Monday, May 12, 2008

Game Review: 5/11

It was all-white on the night when a rare united front saw white and blue shirts merge into some kind of cyan super team to take on a team of young whippersnappers from Waldwick High.

With both teams playing with home advantage, and a truly partisan crowd (consisting of substitutes), there would only be one winner - the beautiful game.

But the actual winner was the kids. And the only losers were the moms, sitting home waiting for their Mother's Day breakfast in bed that would end up being 1) cold and 2) a Mother's Day brunch at best.

The WSS line-up was the stuff dreams are made of, even with goalkeeper Doug joining the teens and guarding their onion bag (and also raising the average age of their team from 16 to 35.)

While the legendary Blue Wall were wearing white shirts, there was no mistaking the cool, calm, shiny heads of the defensive pairing of Keith and Bobby. Midfield General Ed was replaced by Midfield General Ted. So slick was the transition, nobody noticed. Even the fabled "Tom and Jerry" forward line of... well, Tom and Jerry... was restored. This was truly a day that, in years to come, those who participated would say: "I was there - and I've still got the sun burn to prove it."

The early exchanges were more even than most would have expected. The starting line-up, so familiar with each others' game, refused to let the high schoolers get a rhythm going. The blues took the lead, but parity was soon restored when Tom, skinning the fullback as though it was his own son (it was) skipped through and beat the 'keeper at his near post.

In a day of rare events, something called "half time" arrived, mainly so the kids could get their breath back. The score was about 3-1 to the teens.
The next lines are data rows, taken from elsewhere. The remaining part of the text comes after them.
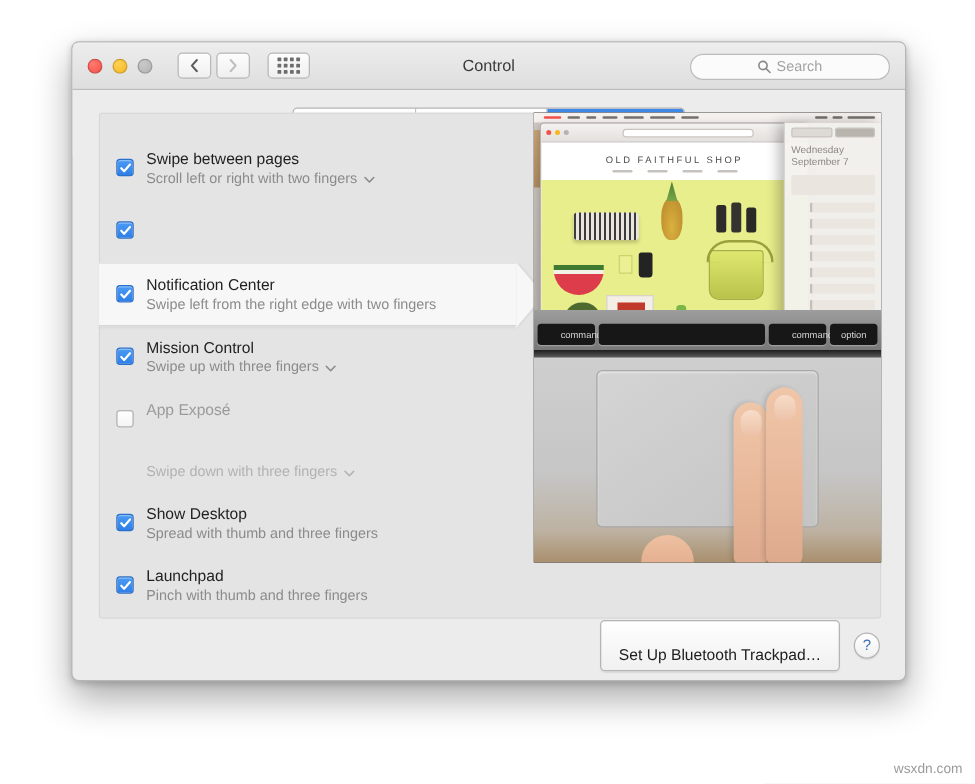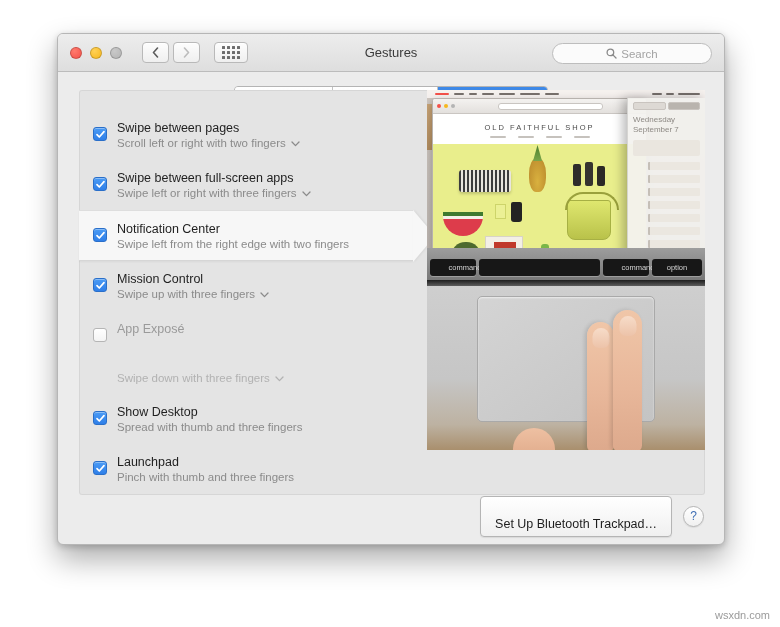--- a/index.html
+++ b/index.html
@@ -496,7 +496,7 @@
       </span>
     </div>
 
-    <div class="win-title">Gestures</div>
+    <div class="win-title">Control</div>
 
     <div class="search-field">
       <svg class="magnifier" width="11" height="11" viewBox="0 0 11 11">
After the restart, the score began to slip-out of the WSS's collective grasps. Frank (playing in what can only be described as a "left" position) would blame the lack of coordination and cooperation, with so many changes affected any kind of passing game. Cooler heads would point to the lack of any kind of WSS midfield player for long periods of time along with defenders playing as forwards. While Steve in the WSS goal pulled off spectacular save after save, parrying shots away with his #1 FAN foam-hand-like appendages, he's only one man. The score got to about 6-1 to the kids, and the heat was taking its toll.

But just as the teens had their young legs, acne and wet dreams, the older, wiser heads had the edge in male-pattern baldness, cholesterol and tactics. It was time to get smart.

Critics may well get all preachy about the long-ball punts upfront, saying it's hardly the kind of soccer that wins over the neutrals. Well, bugger the neutrals. When WSS United switched to a more direct route, dividends were found instantly and while there is no "I" in TEAM there is in "WIN" - and these kids didn't realize that.

Scott Perkins, with his height and pace was latching on to booming goal kicks with ease as they soared over nine of the high schoolers eleven players, leaving the WSS with a four-on-two advantage time after time. It was only a matter of time before it paid off. An expert Perkins cross hit WSS #6 Keeble squarely in the right eye socket, then rebounded off a teenage defender's hairless body and right on to Keeble's shoelaces. Bang, thank you, goodnight. 6-2.

The kids of today don't learn, and while they continued to huff and puff, the veterans raised their game still further. Mark Miller continued his streak of covering every blade of artificial turf in every game he plays, and as John "The 10:15 train is now arriving at Platform Shin" Gilchrist scared the bejesus out of the teenagers more than A Nightmare on Elm Street ever did, the tide was turning. WSS captain and player-manager-elect Rocco ignored taunts of "grandpa" from opposing players (including his son, who should know better. Really!) and ripped up the flank like it was so much old carpet. Another defensive lapse, as the kids were probably discussing homework or girls or something, and it was 6-3.

On the back of this momentum, the tide had turned, wrecked the kids' sandcastles, and the neutrals (the people running around the track listening to their iPods) could only see one winner - the WSS Machine. There was only one course of action for the teens to take - surrender. The coach called them off (blaming the "games end after 90 minutes" rule) and gifted WSS United a win by default.

FINAL SCORE (somewhere in the region of): Waldwick High Kids 6, WSS United 8 (including a five goal bonus for the default victory)

2 comments:

Anonymous said...

Oh hell I can't figure out this Blog stuff on the first try. Anyway Keebo don't forget to add some flowery commentary on your own contribution to the decisive rout of the WHS squad. What's your new total now, 3709?

adamkeeble said...

I don't keep count. But yes, 3,709 over the past two years. And I think their defenders will be having nightmares with English accents for some time.